Die Kommission beantragt Ihnen deshalb die Genehmigung der Rechnung des Bundes sowie der Sonderrechnungen. Die Bundesbeschlüsse IV und V zum ETH-Bereich und zur Eidgenössischen Alkoholverwaltung wurden einstimmig, die Bundesbeschlüsse I bis III mit wenigen Gegenstimmen angenommen.
Ich komme zum Nachtrag Ib zum Voranschlag 2009. Der Bundesrat beantragt Nachtragskredite in der Höhe von 144 Millionen Franken. Alle Subkommissionen haben Zustimmung zu den Nachträgen beantragt. Eine Minderheit der Subkommission EVD wollte einen Nachtragskredit für das Bundesamt für Landwirtschaft ablehnen; bemängelt wurde insbesondere das Fehlen einer Vereinbarung zwischen dem Bundesamt für Landwirtschaft und den beteiligten Dritten aus der Branche. Der Antrag wurde in der Kommission mit 17 zu 8 Stimmen abgelehnt und liegt im Plenum nicht vor. Ein Antrag, wonach die Nachtragskredite im Asylbereich von insgesamt gut 51 Millionen Franken im EJPD zu kompensieren seien, wurde mit 17 zu 8 Stimmen abgelehnt. Diesen Antrag finden Sie auf der Fahne zum Nachtragskredit.
Die Finanzkommission beantragt Ihnen mit 20 zu 4 Stimmen bei 1 Enthaltung Zustimmung zum Bundesbeschluss über den Nachtrag Ib zum Voranschlag 2009 und mit 20 zu 3 Stimmen bei 2 Enthaltungen Zustimmung zum Bundesbeschluss über zusätzliche Entnahmen aus dem Fonds für die Eisenbahn-Grossprojekte.
Ich komme zum Jahresbericht der Finanzkommission. Gemäss Artikel 55 ParlG berichtet die Finanzkommission einmal pro Jahr über die Hauptergebnisse ihrer Arbeit. Wie bereits in den vergangenen Jahren erstattet Ihnen die Kommission auch heute im Rahmen der Behandlung der Staatsrechnung kurz mündlich Bericht.

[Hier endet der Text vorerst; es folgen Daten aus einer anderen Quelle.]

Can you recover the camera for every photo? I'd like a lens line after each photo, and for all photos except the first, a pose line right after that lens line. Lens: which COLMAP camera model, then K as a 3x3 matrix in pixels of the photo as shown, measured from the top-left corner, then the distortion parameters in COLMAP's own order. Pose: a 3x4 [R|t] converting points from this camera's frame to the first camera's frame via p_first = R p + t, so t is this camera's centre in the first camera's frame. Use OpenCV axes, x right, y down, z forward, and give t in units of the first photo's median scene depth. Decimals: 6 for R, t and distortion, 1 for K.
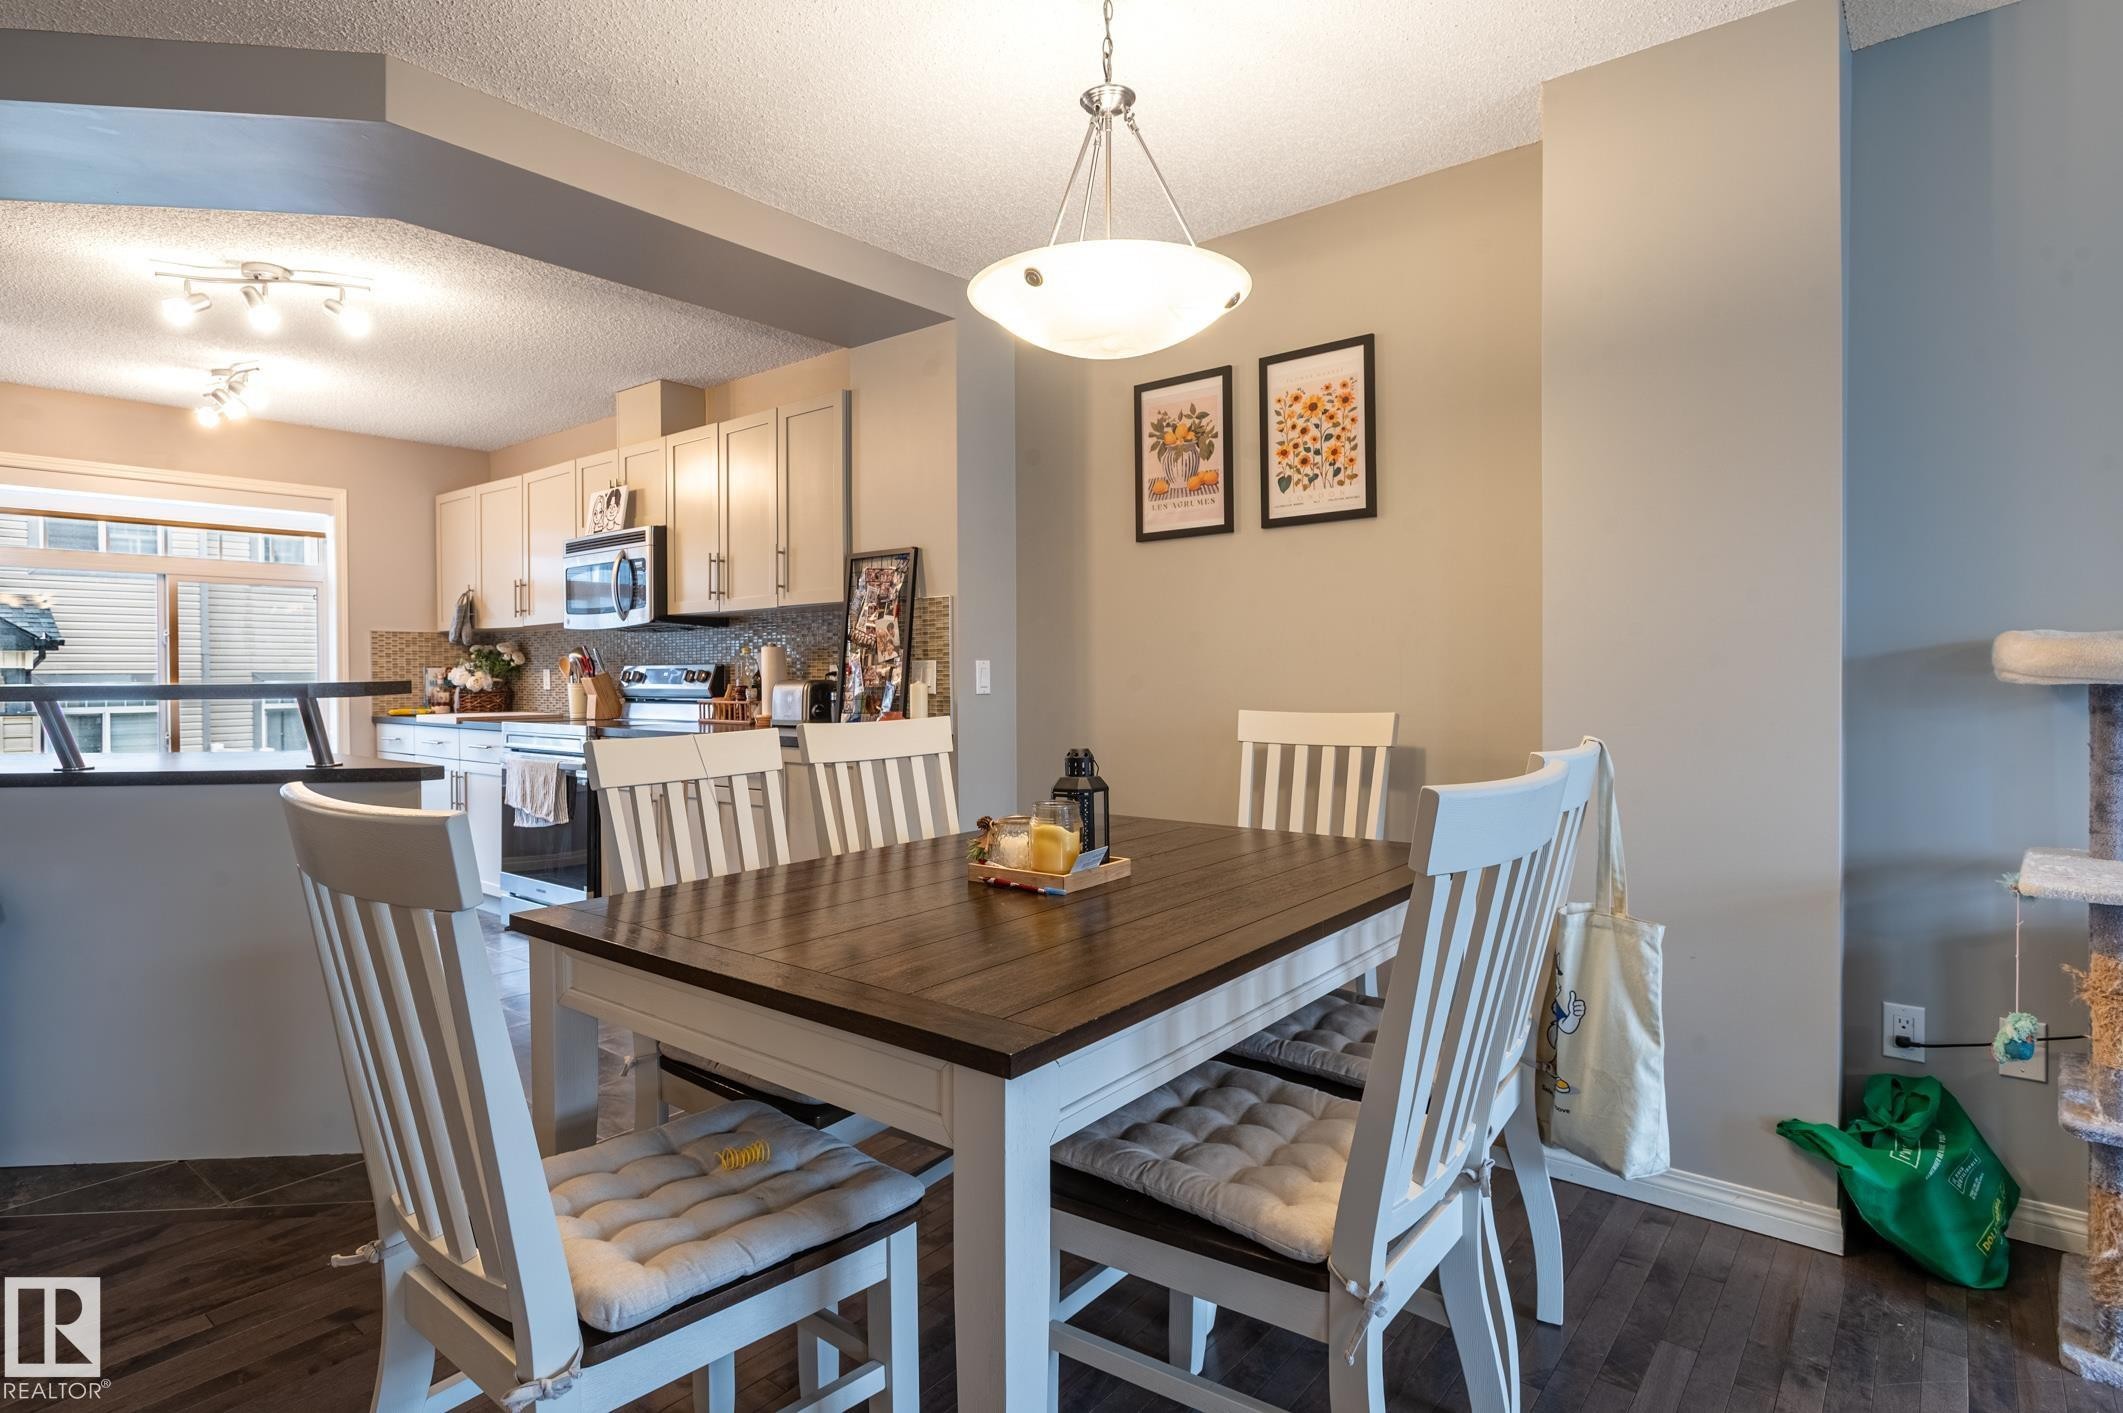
lens RADIAL K [[1079.4, 0, 1052.6], [0, 1079.4, 685.2], [0, 0, 1]] dist [0.006299, -0.003762]
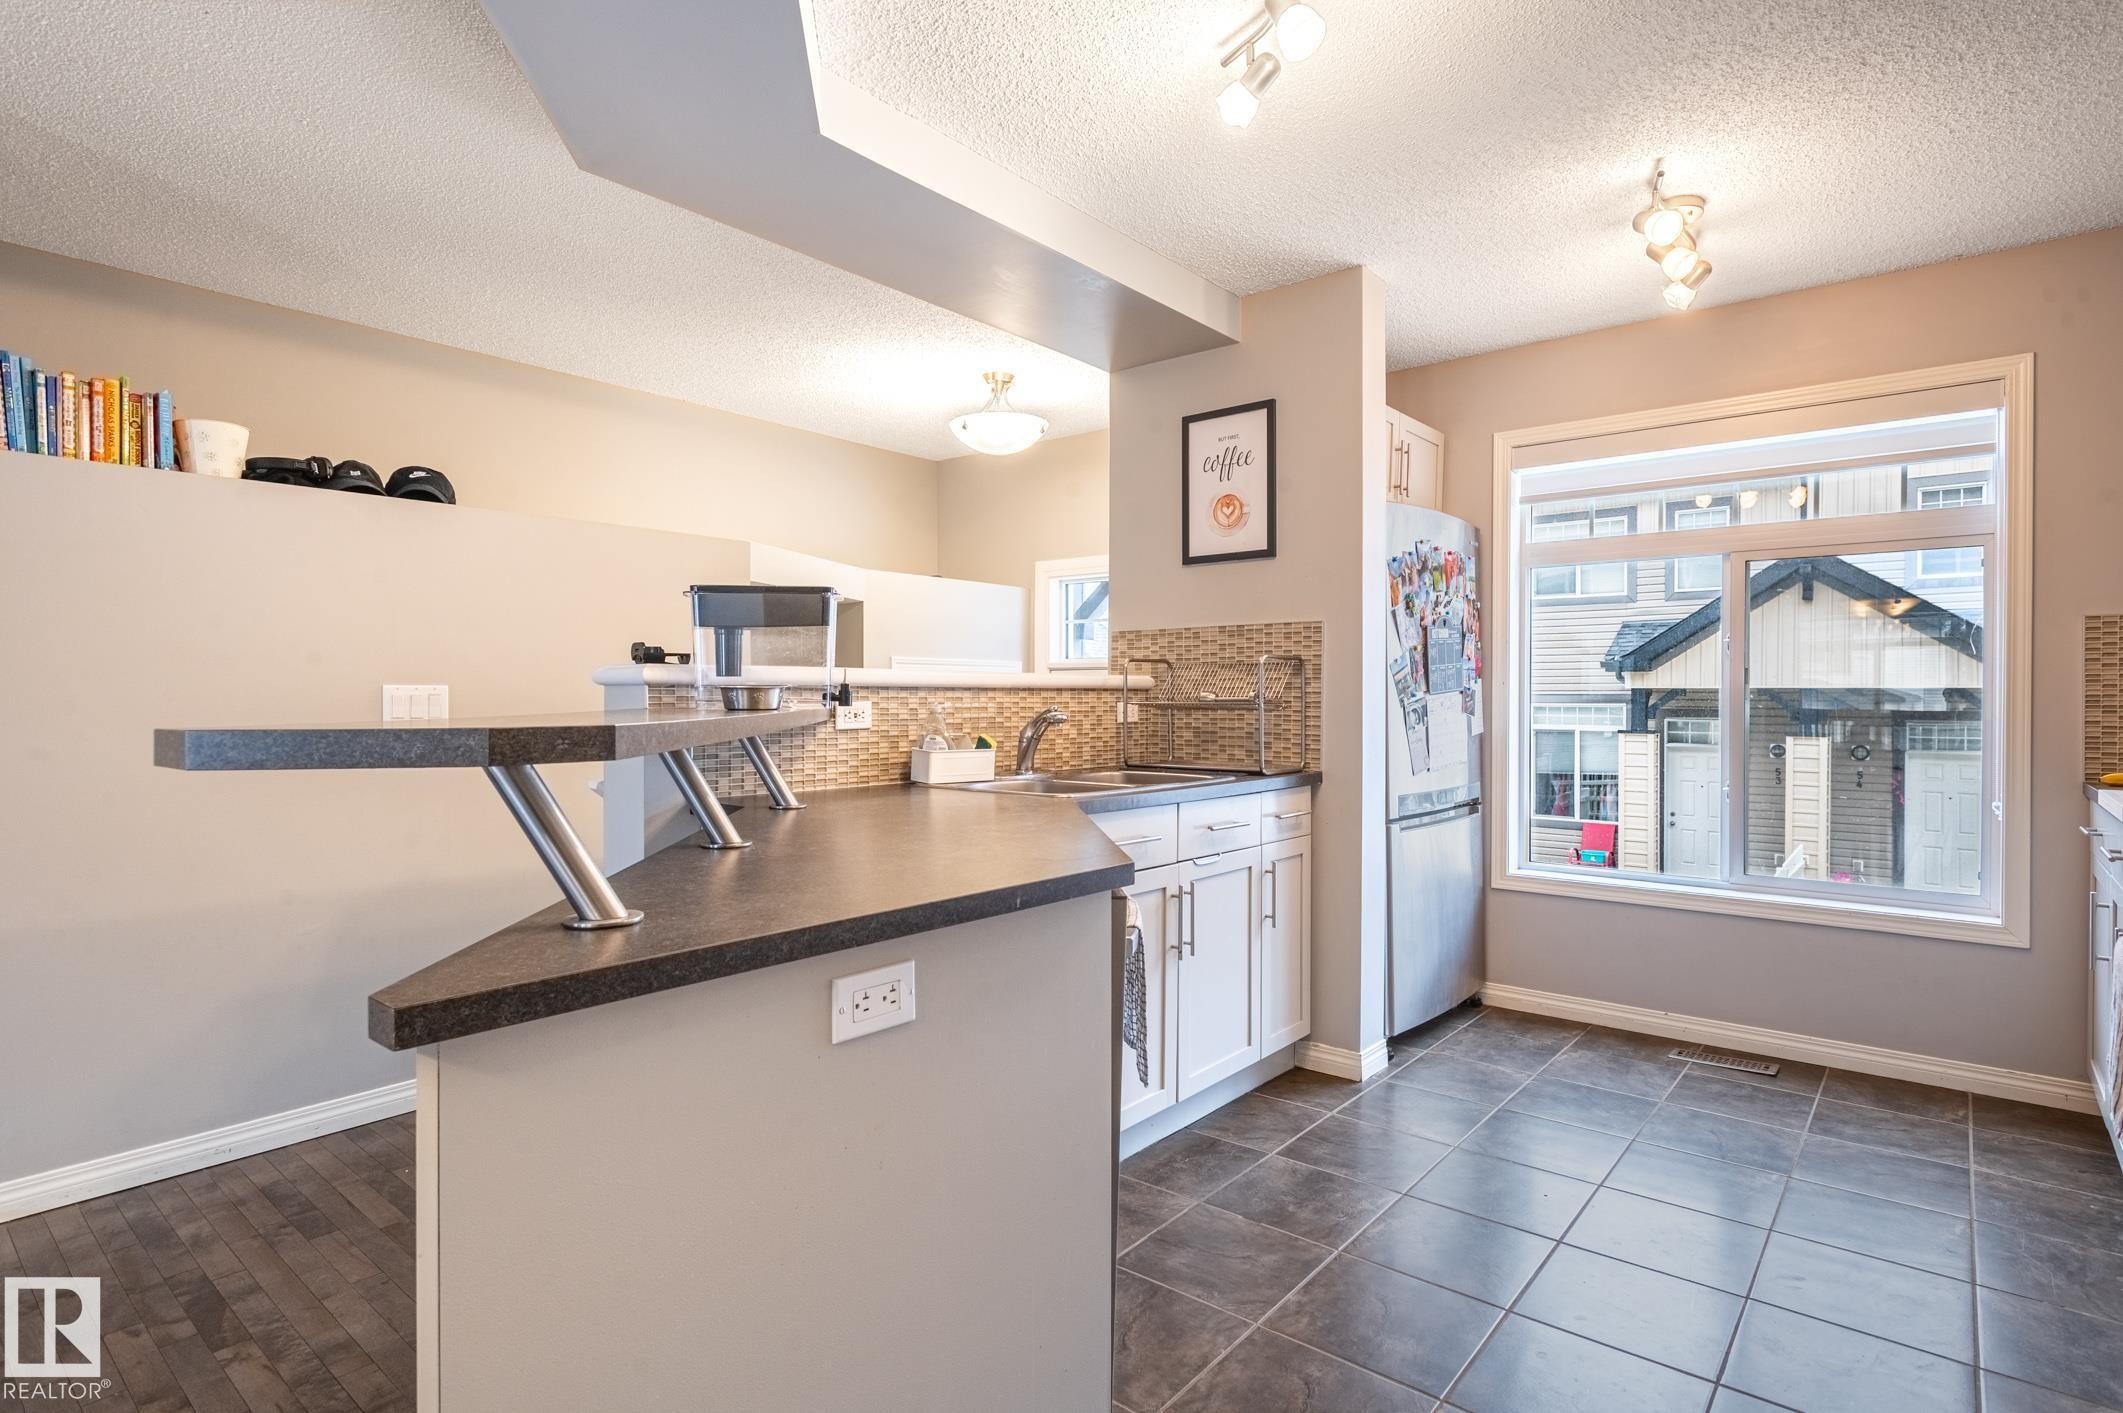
lens RADIAL K [[1079.4, 0, 1062.1], [0, 1079.4, 694.9], [0, 0, 1]] dist [0.006299, -0.003762]
pose [[-0.010768, 0.005007, -0.999929, -0.141014], [-0.014967, 0.999875, 0.005168, -0.010214], [0.999830, 0.015021, -0.010692, 0.640004]]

Hauptgeschäfte waren die Beratung des Budgets, der Nachträge und der Rechnung. Diese Geschäfte wurden jeweils durch die für jedes Departement bestehenden Subkommissionen vorberaten. Die Finanzkommission befasste sich im November 2008 insbesondere mit der Botschaft über das Massnahmenpaket zur Stärkung des schweizerischen Finanzsystems. Die Kommission hat dieses Geschäft, welches dann in der Wintersession vom Rat behandelt wurde, intensiv vorberaten. Sie lässt sich seitdem an jeder ordentlichen Sitzung von den beteiligten Instanzen detailliert über den Stand des Geschäfts orientieren.
Noch in der parlamentarischen Debatte befinden sich zusätzliche Bedingungen an das beteiligte Bankinstitut. Parteiübergreifend wurde in der Finanzkommission der späte Einbezug des Parlamentes in dieser Frage kritisiert. In dieser Sache verfolgt die Finanzkommission mit Interesse die Arbeiten der Staatspolitischen Kommission zur Weiterentwicklung der relevanten Fragen.
Die Finanzkommission wurde konsultiert zur Teilrevision der Finanzhaushaltverordnung und zur Eröffnungsbilanz nach dem neuen Rechnungsmodell. Die Finanzkommission verfasste Mitberichte, so etwa zuhanden der APK zur Botschaft betreffend Gewährung eines Kredites an das IKRK, zuhanden der KVF zur Gesamtschau FinöV und zuhanden der KöB zur zivilen Baubotschaft. Zudem wurde die Kommission regelmässig über die Ergebnisse der Sitzungen der Finanzdelegation und der Neat-Aufsichtsdelegation orientiert. Ein besonderer Dank geht an unser Sekretariat für die stets kompetente und speditive Unterstützung in all unseren Geschäften.
Ich bitte Sie, von diesem mündlich erstatteten Jahresbericht Kenntnis zu nehmen.